El ejército español quedaba en manos del enemigo por disposición
del Rey. La ciudad entraba en una etapa -a juicio de los
historiadores- de apatía revolucionaria causada por el terror.
Todo foco de resistencia era prácticamente imposible: el
ejército invasor era dueño de la ciudad. El monumento a las
Cortes de 1812, levantado sobre el muro de San Felipe Neri, será
arrancado de cuajo para indignación y vergüenza de los
constitucionalistas. «Cádiz -en frase de Ramón Solís- debe
sufrir la soldadesca de Angulema». Los bando de los franceses
son humillantes para los gaditanos. El 20 de Octubre, ante la
negativa de éstos a dar alojamiento a las tropas francesas, el
gobernador D`Auney ordenaba que 3.000 gaditanos debían de
entregar, de inmediato, «una cama cada uno, con colchón o
jergón, dos sábanas, cobertor y almohada». Había que cuidar del
desvergonzado invasor... En otro, se alerta al pueblo -casi todo
él liberal-: «Vuestra constante obediencia y fidelidad debe
acabar la obra comenzada (?). No os dejéis engañar de esos
impostores... Acordaos de los males que os han causado durante
su ominoso imperio, y los insultos, las contribuciones
insoportables de dinero y de sangre, el abatimiento de las
clases más distinguidas, la proscripción de los obispos más
respetables...»
Todas las acciones, presentes y pasadas, son investigadas por
las autoridades francesas y, sobre todo, por las españolas. Se
analizan y se reprimen la conducta moral y política, las
opiniones y los sentimientos de los ciudadanos...
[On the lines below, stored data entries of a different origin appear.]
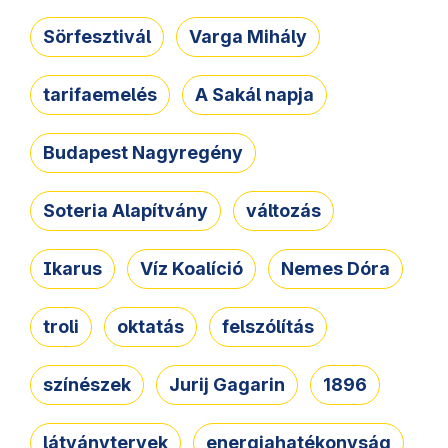
Sörfesztivál
Varga Mihály
tarifaemelés
A Sakál napja
Budapest Nagyregény
Soteria Alapítvány
változás
Ikarus
Víz Koalíció
Nemes Dóra
troli
oktatás
felszólítás
színészek
Jurij Gagarin
1896
látványtervek
energiahatékonyság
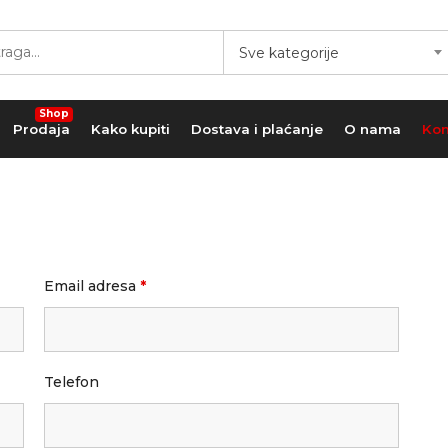
Sve kategorije
Shop
Prodaja
Kako kupiti
Dostava i plaćanje
O nama
Kon
Email adresa
*
Telefon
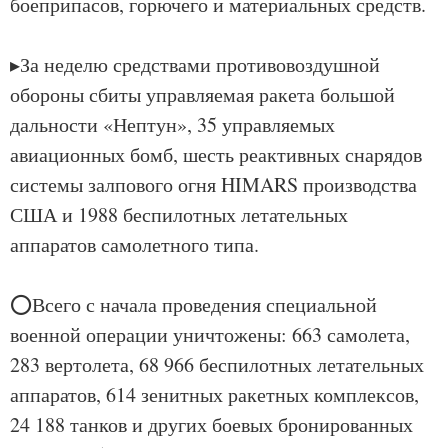
боеприпасов, горючего и материальных средств.
▸За неделю средствами противовоздушной
обороны сбиты управляемая ракета большой
дальности «Нептун», 35 управляемых
авиационных бомб, шесть реактивных снарядов
системы залпового огня HIMARS производства
США и 1988 беспилотных летательных
аппаратов самолетного типа.
⭕Всего с начала проведения специальной
военной операции уничтожены: 663 самолета,
283 вертолета, 68 966 беспилотных летательных
аппаратов, 614 зенитных ракетных комплексов,
24 188 танков и других боевых бронированных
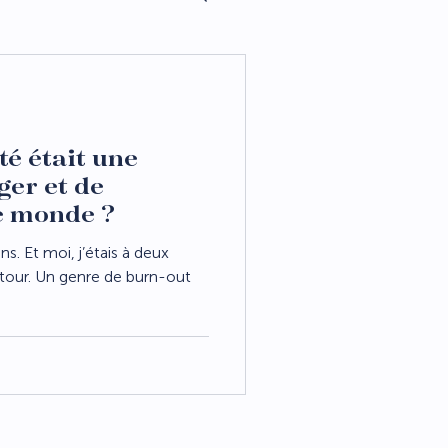
ité était une
ger et de
e monde ?
s. Et moi, j’étais à deux
retour. Un genre de burn-out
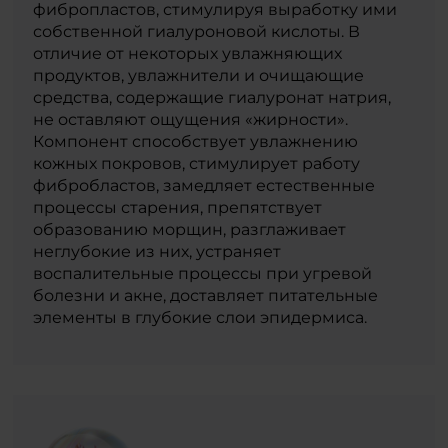
фибропластов, стимулируя выработку ими
собственной гиалуроновой кислоты. В
отличие от некоторых увлажняющих
продуктов, увлажнители и очищающие
средства, содержащие гиалуронат натрия,
не оставляют ощущения «жирности».
Компонент способствует увлажнению
кожных покровов, стимулирует работу
фибробластов, замедляет естественные
процессы старения, препятствует
образованию морщин, разглаживает
неглубокие из них, устраняет
воспалительные процессы при угревой
болезни и акне, доставляет питательные
элементы в глубокие слои эпидермиса.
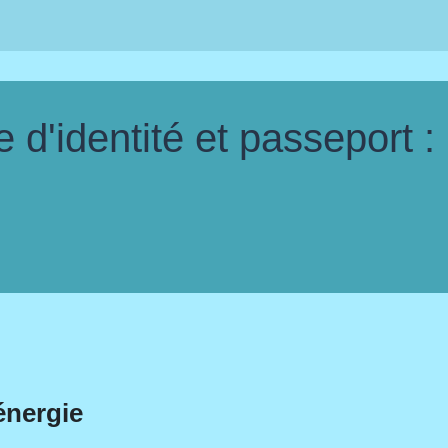
d'identité et passeport :
énergie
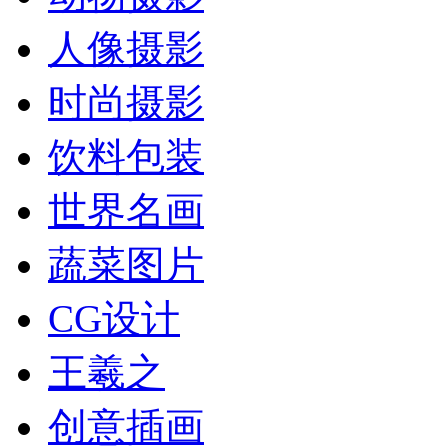
人像摄影
时尚摄影
饮料包装
世界名画
蔬菜图片
CG设计
王羲之
创意插画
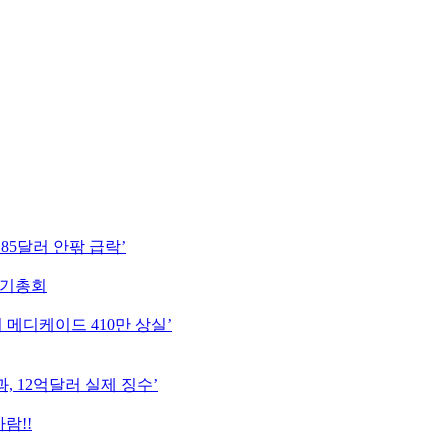
85달러 안팎 급락’
정기총회
 메디케이드 410만 상실’
, 12억달러 실제 징수’
람!!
Hasta septiembre de 1828, Cádiz soportó, con infinita paciencia,
a los soldados franceses, los «Cien mil hijos de San Luis». Y
hasta el 29 de septiembre de 1833, día de su muerte, a Fernando
VII. Volverán a la Patria los exiliados, entre ellos los
gaditanos Mendizábal, Galiano, Aréjula, Mora, Istúriz... Una de
las más ominosas décadas de España tocaba a su fin.